The quality of farm-fresh eggs appealed to all of the chicken farmers.

"Store-bought eggs from caged hens are usually very yellow and the yolks are very flat, which is because they're older," Simonson said. "A farm fresh egg has a very circular yolk that stands up in a nice ball and it's much oranger."

The Garretts said reading about how commercial chickens are kept — packed into a small space where they live and die — reinforced their desire to keep their own chickens.

"They're just egg-laying machines," Kristin Garrett said of commercial chickens.

Raising backyard chickens is not a money-making proposition, chicken raisers agreed.

"You could probably buy eggs for less than it costs to feed your chickens, but they bring you joy in so many other ways," Bob Garrett said. "Just being with them, learning about them, watching them."

"The little hens are so sweet and endearing and amusing, and there's something very ... calming about watching them do their thing," Kristin Garrett said.
* * *
Short problem: Extract the part of the backyard chickens text from "The quality of" up to and including "of commercial chickens." word for word.

Extracted material:
* * *
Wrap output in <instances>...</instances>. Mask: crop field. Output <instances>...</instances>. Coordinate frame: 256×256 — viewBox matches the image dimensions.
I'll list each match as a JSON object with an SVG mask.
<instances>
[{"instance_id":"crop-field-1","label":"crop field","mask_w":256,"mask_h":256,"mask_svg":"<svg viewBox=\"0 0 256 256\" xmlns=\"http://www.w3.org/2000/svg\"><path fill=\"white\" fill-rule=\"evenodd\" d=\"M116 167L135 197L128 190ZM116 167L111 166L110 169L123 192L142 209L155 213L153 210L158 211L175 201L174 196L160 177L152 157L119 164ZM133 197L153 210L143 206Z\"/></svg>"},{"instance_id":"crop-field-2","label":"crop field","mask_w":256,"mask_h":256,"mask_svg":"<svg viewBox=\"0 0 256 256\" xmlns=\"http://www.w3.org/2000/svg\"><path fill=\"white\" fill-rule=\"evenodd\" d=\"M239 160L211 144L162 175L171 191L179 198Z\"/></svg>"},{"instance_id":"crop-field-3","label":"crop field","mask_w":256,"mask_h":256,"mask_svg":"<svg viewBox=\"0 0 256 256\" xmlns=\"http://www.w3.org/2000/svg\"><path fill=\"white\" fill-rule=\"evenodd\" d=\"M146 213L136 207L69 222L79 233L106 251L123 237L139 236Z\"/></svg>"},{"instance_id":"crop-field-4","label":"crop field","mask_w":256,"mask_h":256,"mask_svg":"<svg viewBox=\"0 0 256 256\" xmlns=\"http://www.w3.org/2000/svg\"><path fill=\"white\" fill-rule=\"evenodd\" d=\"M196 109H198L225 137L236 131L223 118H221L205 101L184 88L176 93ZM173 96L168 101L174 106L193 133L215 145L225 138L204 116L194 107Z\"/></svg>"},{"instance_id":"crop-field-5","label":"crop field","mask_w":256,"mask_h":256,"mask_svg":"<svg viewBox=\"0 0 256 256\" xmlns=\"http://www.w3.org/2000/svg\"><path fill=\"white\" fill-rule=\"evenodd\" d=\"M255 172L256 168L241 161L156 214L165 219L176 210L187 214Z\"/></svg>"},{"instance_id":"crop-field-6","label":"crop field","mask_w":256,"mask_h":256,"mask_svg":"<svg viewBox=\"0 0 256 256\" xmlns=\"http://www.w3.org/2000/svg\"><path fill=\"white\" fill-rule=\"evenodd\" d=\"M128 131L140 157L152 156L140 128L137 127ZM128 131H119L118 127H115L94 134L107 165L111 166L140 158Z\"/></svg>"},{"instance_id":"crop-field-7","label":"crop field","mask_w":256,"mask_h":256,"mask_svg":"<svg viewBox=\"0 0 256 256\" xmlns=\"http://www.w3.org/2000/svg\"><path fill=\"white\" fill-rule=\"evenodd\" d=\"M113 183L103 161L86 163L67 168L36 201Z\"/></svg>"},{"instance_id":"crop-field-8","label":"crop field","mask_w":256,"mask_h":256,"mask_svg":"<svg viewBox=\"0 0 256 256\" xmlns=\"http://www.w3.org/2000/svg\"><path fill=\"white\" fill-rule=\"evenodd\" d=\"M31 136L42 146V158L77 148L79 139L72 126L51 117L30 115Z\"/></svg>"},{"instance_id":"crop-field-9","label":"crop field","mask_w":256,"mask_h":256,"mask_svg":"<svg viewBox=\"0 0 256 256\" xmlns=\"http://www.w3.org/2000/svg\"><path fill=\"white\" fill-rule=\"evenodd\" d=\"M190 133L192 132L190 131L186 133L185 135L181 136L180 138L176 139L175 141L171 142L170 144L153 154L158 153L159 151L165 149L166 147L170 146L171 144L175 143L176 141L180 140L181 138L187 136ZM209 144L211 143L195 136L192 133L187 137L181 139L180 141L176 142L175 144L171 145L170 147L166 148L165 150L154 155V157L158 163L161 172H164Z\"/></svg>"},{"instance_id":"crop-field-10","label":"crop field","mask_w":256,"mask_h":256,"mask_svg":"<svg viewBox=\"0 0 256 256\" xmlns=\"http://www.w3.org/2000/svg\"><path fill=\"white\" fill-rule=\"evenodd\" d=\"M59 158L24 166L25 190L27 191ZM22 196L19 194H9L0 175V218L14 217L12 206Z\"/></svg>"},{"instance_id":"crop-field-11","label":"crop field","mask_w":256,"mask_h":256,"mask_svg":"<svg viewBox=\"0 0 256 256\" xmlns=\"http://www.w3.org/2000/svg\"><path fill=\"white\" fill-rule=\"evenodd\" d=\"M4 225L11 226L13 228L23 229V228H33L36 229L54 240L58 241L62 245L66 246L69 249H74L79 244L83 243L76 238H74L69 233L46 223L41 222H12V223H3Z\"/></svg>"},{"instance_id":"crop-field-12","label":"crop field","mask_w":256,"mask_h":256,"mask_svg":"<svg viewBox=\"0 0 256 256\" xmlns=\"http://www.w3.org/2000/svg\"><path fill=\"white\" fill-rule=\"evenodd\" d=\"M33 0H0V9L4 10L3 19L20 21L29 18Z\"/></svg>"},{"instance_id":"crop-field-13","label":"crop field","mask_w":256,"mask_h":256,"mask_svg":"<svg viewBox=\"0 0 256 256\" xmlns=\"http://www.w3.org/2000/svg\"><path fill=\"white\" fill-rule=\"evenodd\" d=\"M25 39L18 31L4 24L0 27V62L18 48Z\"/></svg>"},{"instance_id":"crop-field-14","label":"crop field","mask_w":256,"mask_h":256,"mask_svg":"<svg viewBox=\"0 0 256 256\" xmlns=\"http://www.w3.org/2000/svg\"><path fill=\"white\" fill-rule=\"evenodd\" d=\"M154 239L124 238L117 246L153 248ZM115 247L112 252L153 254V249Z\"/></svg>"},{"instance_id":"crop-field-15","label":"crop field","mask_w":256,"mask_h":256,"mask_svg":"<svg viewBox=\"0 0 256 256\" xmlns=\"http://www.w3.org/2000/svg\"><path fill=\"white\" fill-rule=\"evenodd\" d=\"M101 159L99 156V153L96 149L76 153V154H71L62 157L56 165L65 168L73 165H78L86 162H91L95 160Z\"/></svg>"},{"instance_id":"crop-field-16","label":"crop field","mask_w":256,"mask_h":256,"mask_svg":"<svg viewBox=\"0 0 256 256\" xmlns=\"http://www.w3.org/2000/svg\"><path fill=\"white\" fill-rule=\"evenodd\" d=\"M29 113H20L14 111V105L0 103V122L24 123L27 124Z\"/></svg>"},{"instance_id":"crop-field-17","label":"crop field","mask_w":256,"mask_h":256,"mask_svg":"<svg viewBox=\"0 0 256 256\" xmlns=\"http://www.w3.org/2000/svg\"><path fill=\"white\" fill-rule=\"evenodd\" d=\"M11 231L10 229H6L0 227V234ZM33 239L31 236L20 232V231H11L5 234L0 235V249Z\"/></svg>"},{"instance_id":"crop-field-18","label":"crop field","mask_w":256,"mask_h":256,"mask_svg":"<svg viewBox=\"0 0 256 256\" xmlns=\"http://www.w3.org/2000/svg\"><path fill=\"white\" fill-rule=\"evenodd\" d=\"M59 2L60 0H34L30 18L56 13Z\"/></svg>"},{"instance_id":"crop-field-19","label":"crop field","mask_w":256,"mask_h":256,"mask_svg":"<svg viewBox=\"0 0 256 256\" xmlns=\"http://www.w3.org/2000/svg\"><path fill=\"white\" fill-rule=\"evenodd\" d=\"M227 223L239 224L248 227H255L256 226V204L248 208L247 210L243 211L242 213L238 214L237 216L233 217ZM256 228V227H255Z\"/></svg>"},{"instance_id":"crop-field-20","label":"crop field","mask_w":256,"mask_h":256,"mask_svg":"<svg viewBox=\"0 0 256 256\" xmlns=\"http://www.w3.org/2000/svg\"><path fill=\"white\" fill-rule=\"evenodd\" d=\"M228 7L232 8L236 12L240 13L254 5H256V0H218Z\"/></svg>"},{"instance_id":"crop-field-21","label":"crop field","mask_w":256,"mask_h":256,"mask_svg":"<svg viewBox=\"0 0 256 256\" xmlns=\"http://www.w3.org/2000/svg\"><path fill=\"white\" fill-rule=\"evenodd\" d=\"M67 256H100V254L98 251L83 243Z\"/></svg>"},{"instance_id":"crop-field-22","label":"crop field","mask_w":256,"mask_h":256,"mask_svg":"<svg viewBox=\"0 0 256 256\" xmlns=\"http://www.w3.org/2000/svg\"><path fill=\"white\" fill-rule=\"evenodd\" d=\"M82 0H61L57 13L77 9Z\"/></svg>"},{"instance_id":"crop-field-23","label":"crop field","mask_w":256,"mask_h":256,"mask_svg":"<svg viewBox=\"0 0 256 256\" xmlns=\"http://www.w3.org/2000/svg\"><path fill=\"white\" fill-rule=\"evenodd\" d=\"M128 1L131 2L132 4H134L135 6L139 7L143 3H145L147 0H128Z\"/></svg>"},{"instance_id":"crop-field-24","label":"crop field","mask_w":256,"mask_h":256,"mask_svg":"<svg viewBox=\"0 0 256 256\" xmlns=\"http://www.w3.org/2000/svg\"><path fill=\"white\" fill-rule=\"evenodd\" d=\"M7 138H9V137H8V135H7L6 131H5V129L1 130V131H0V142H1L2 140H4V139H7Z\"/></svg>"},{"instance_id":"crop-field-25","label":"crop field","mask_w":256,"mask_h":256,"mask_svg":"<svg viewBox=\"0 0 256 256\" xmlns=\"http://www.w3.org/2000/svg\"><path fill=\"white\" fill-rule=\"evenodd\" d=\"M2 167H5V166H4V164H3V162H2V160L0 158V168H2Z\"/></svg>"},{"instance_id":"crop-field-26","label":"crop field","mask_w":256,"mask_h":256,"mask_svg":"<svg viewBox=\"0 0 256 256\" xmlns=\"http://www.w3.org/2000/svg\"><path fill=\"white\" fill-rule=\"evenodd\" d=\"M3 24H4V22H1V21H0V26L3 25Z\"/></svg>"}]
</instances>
* * *
Completed task:
The quality of farm-fresh eggs appealed to all of the chicken farmers.

"Store-bought eggs from caged hens are usually very yellow and the yolks are very flat, which is because they're older," Simonson said. "A farm fresh egg has a very circular yolk that stands up in a nice ball and it's much oranger."

The Garretts said reading about how commercial chickens are kept — packed into a small space where they live and die — reinforced their desire to keep their own chickens.

"They're just egg-laying machines," Kristin Garrett said of commercial chickens.